* _What is being asked_: Transcribe the records below in full; pictures stay out of the copy.

─── Data provided ───

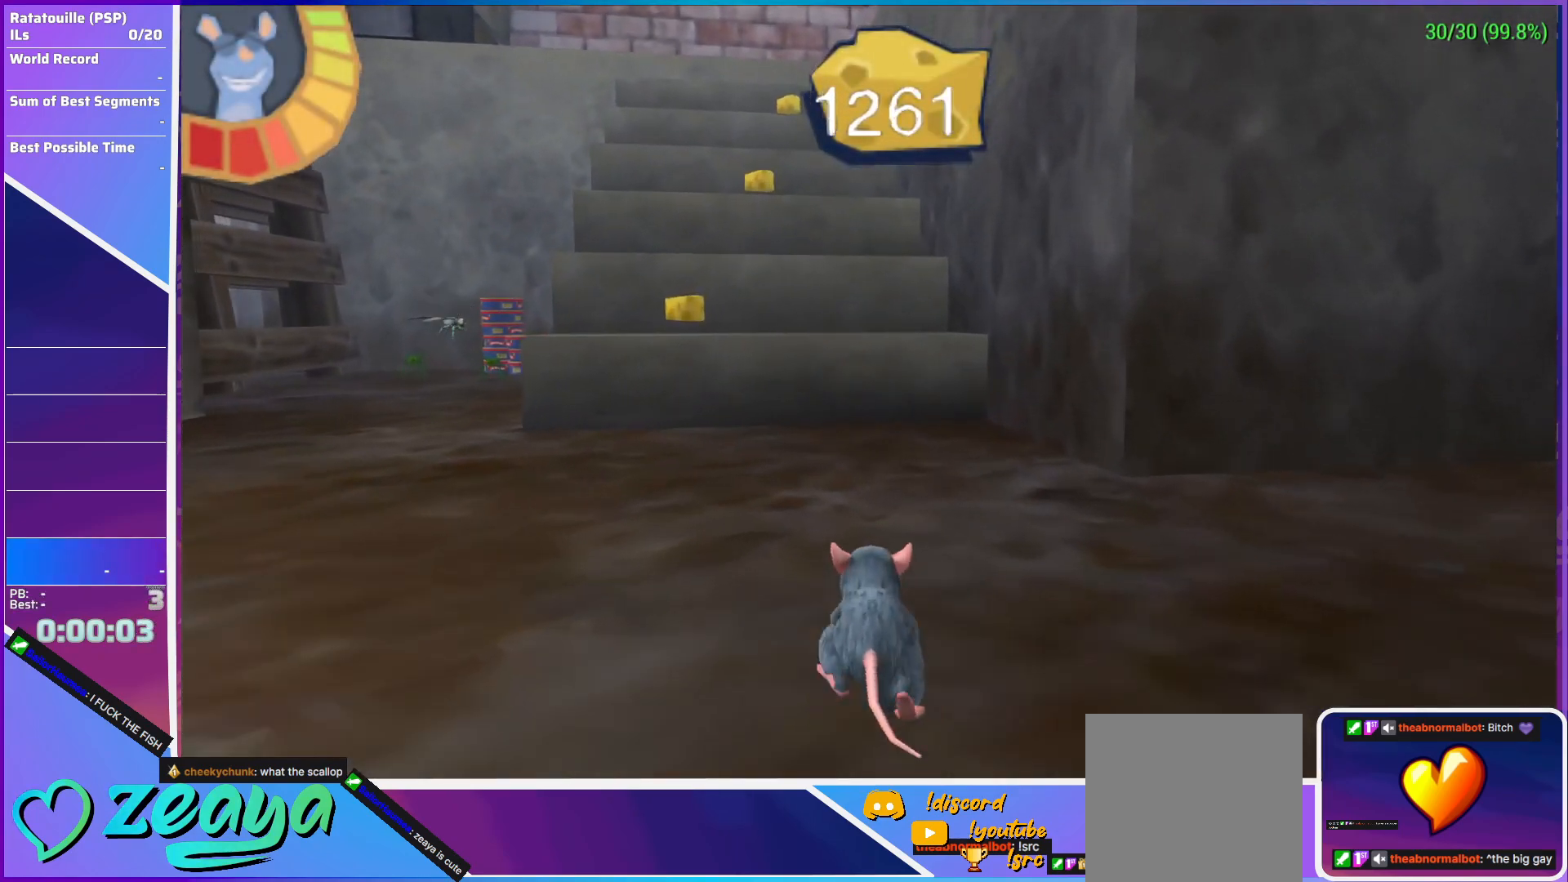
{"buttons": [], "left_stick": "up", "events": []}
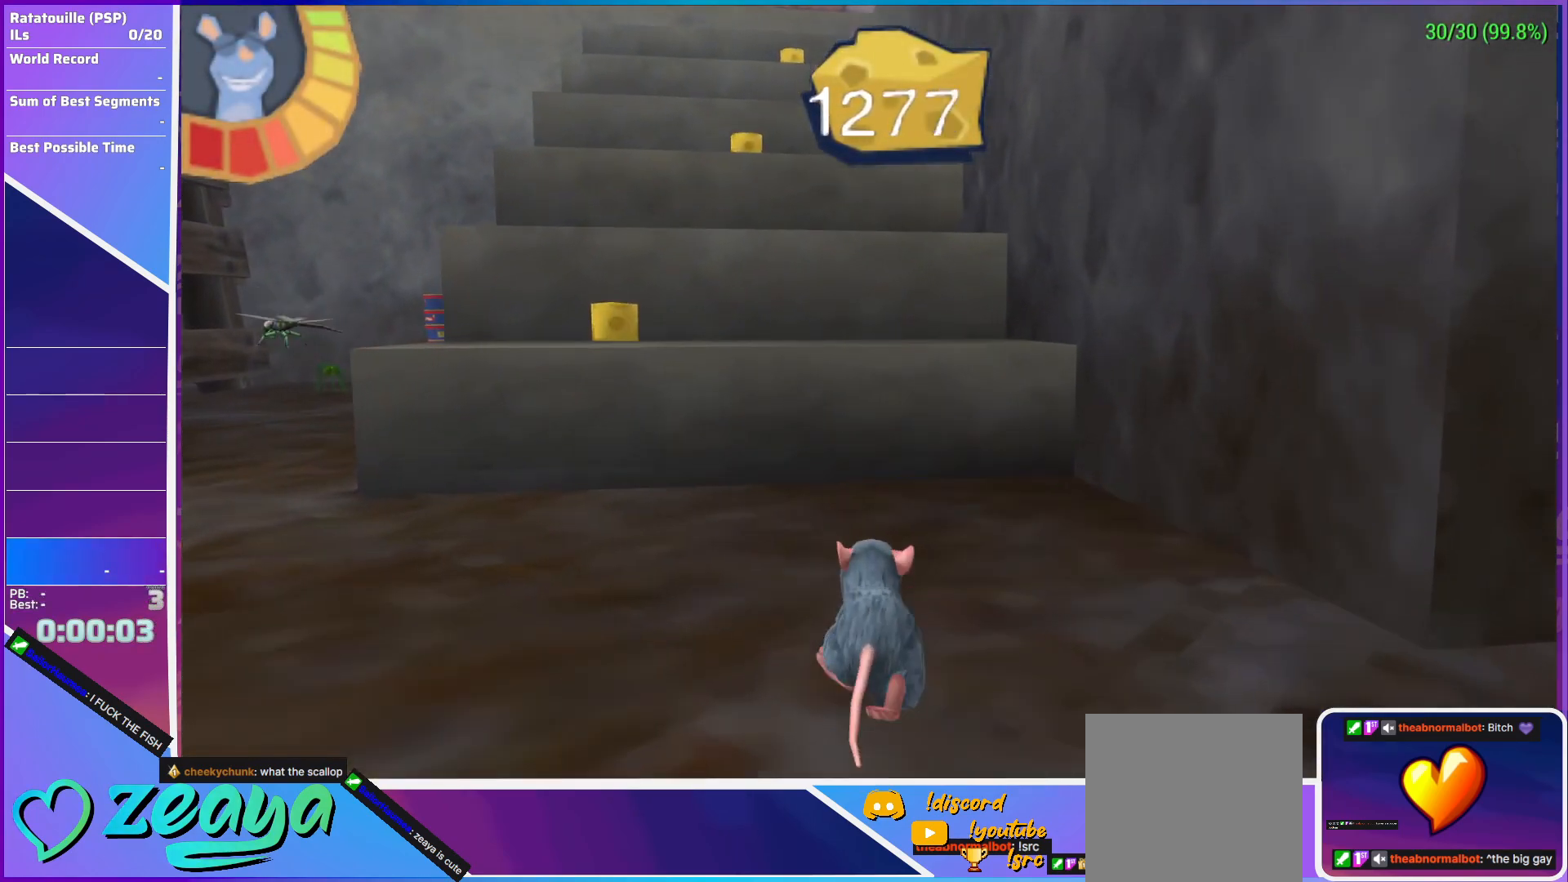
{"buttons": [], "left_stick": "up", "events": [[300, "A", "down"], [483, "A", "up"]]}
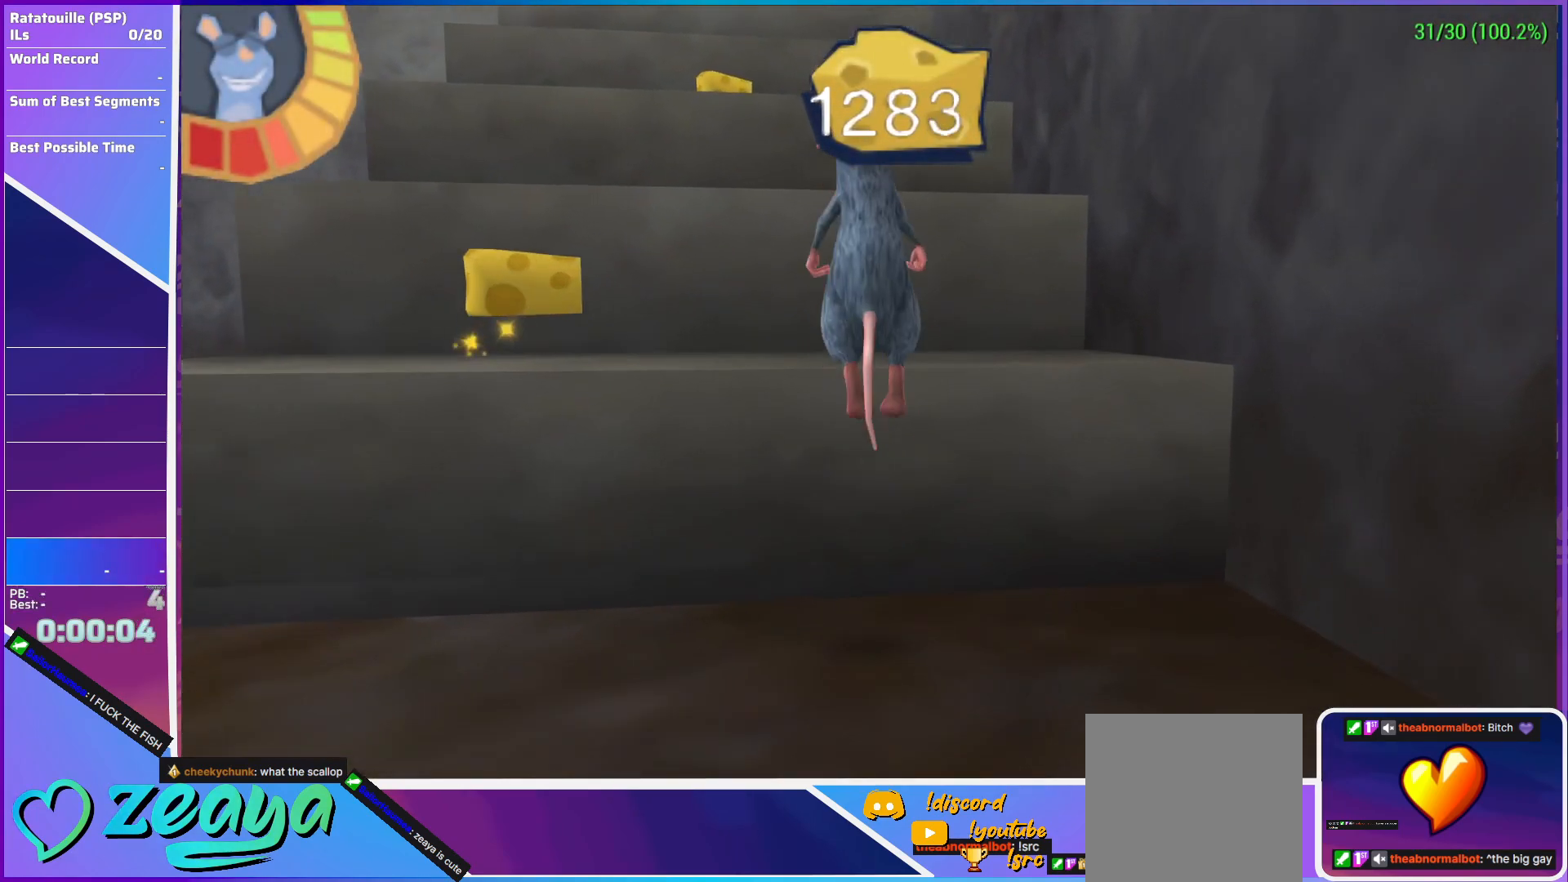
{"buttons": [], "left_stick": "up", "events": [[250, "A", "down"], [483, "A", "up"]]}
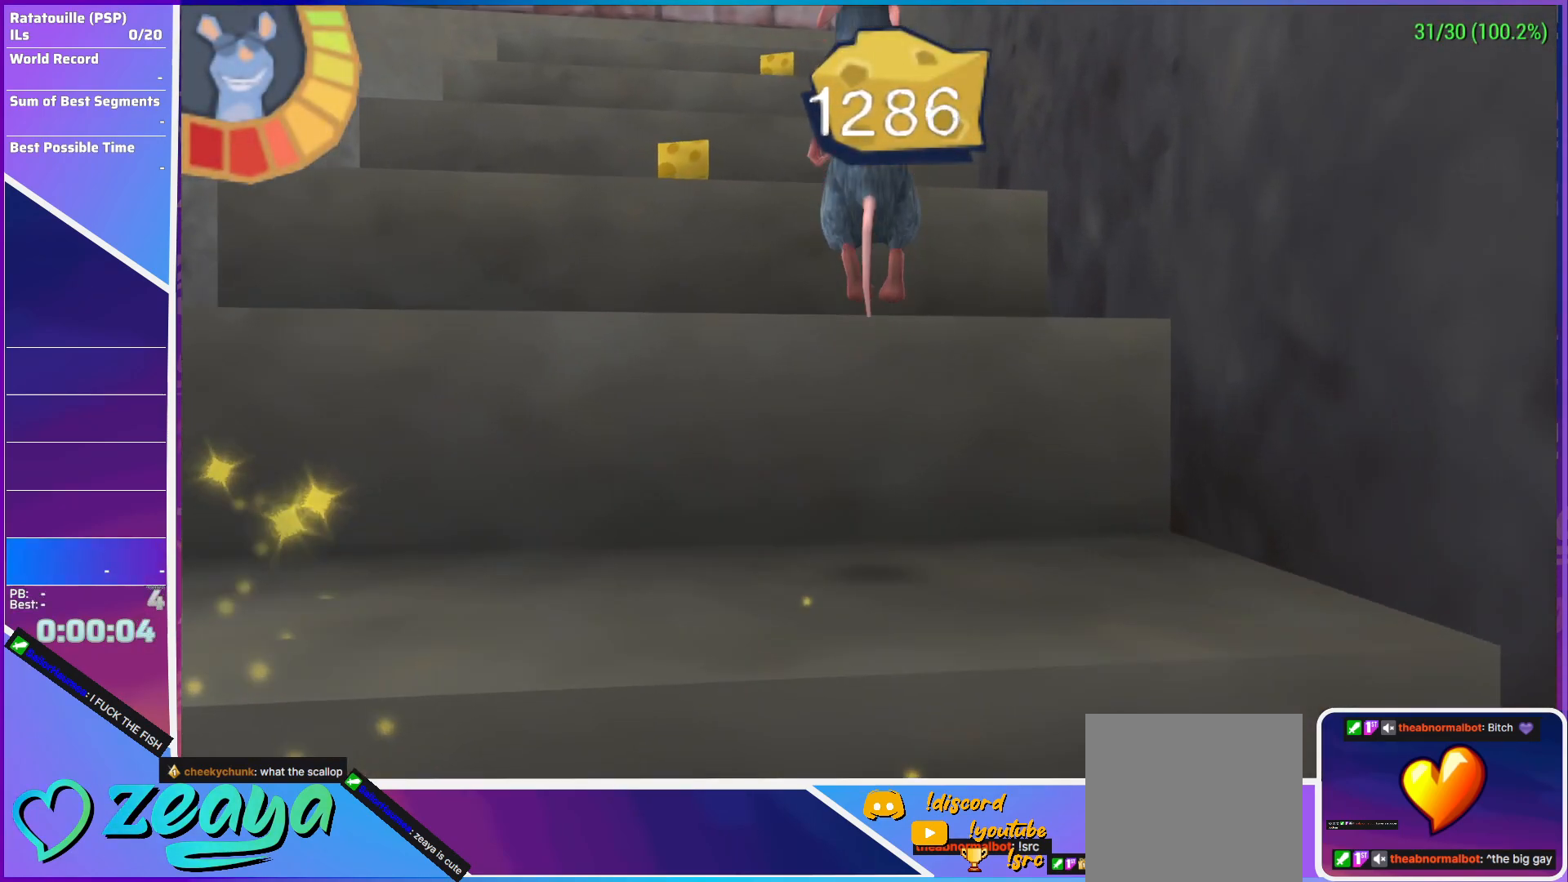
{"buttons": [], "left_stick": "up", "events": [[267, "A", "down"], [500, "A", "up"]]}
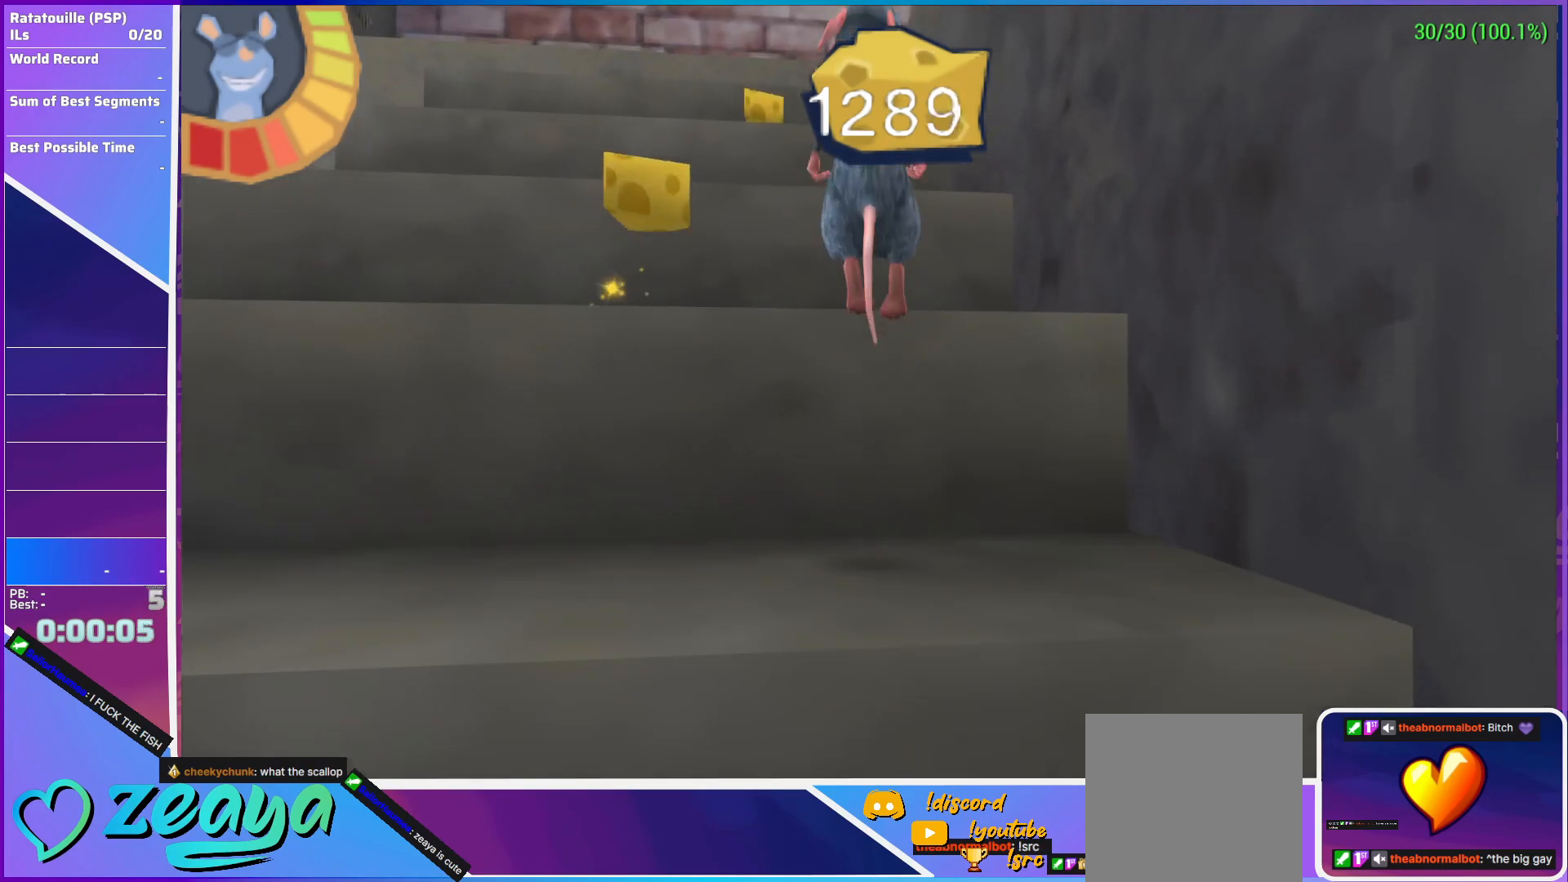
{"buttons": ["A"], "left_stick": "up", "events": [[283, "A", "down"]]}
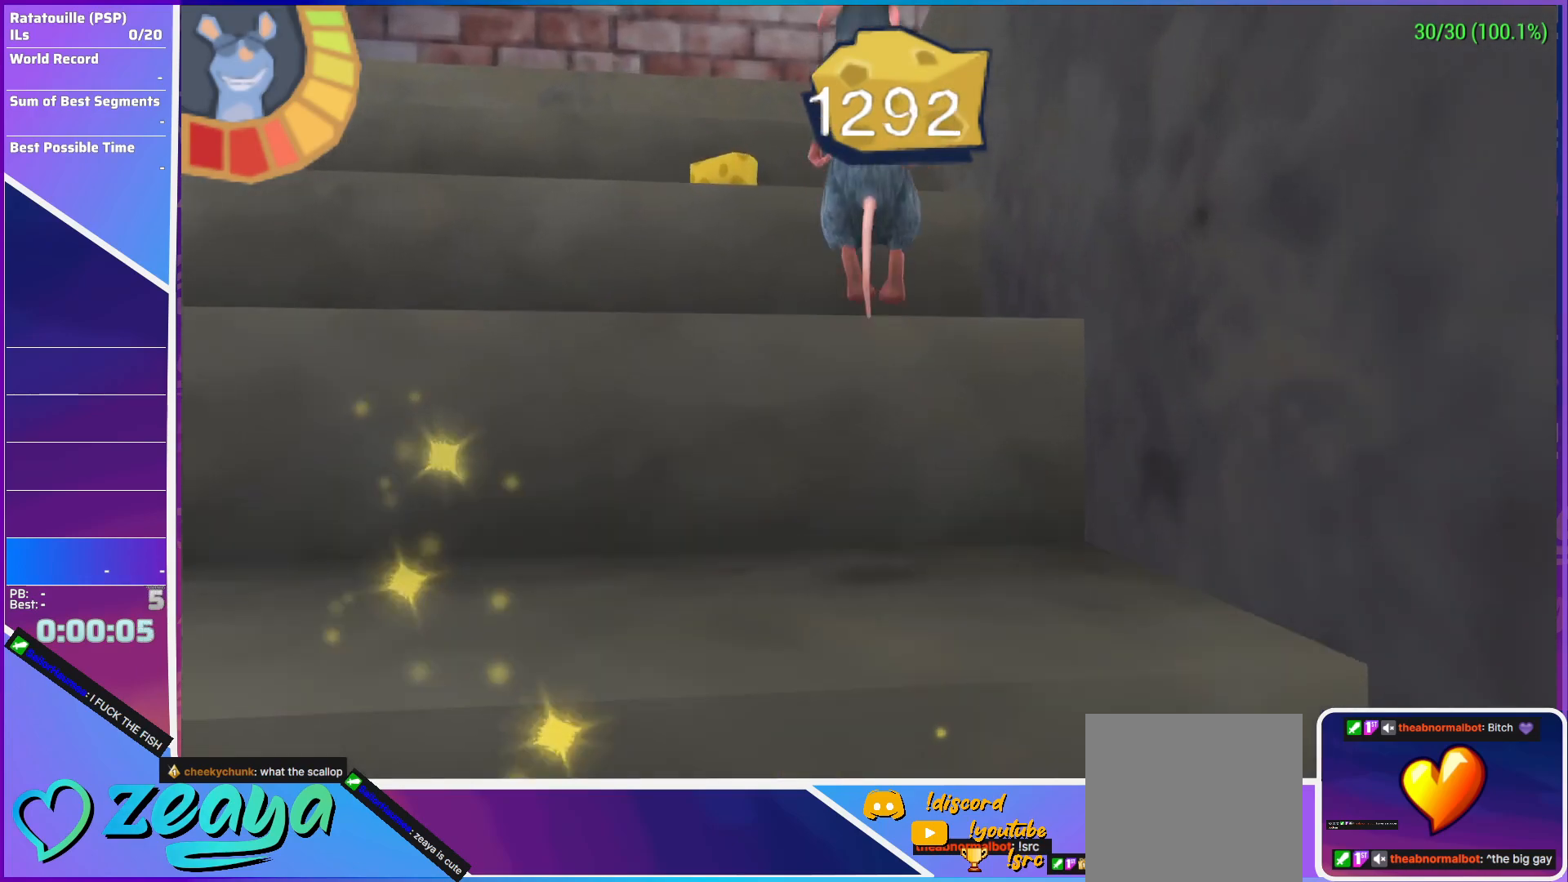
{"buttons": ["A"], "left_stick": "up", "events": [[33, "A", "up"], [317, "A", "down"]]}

───

* _Task answer_:
{"buttons": [], "left_stick": "up", "events": []}
{"buttons": [], "left_stick": "up", "events": [[300, "A", "down"], [483, "A", "up"]]}
{"buttons": [], "left_stick": "up", "events": [[250, "A", "down"], [483, "A", "up"]]}
{"buttons": [], "left_stick": "up", "events": [[267, "A", "down"], [500, "A", "up"]]}
{"buttons": ["A"], "left_stick": "up", "events": [[283, "A", "down"]]}
{"buttons": ["A"], "left_stick": "up", "events": [[33, "A", "up"], [317, "A", "down"]]}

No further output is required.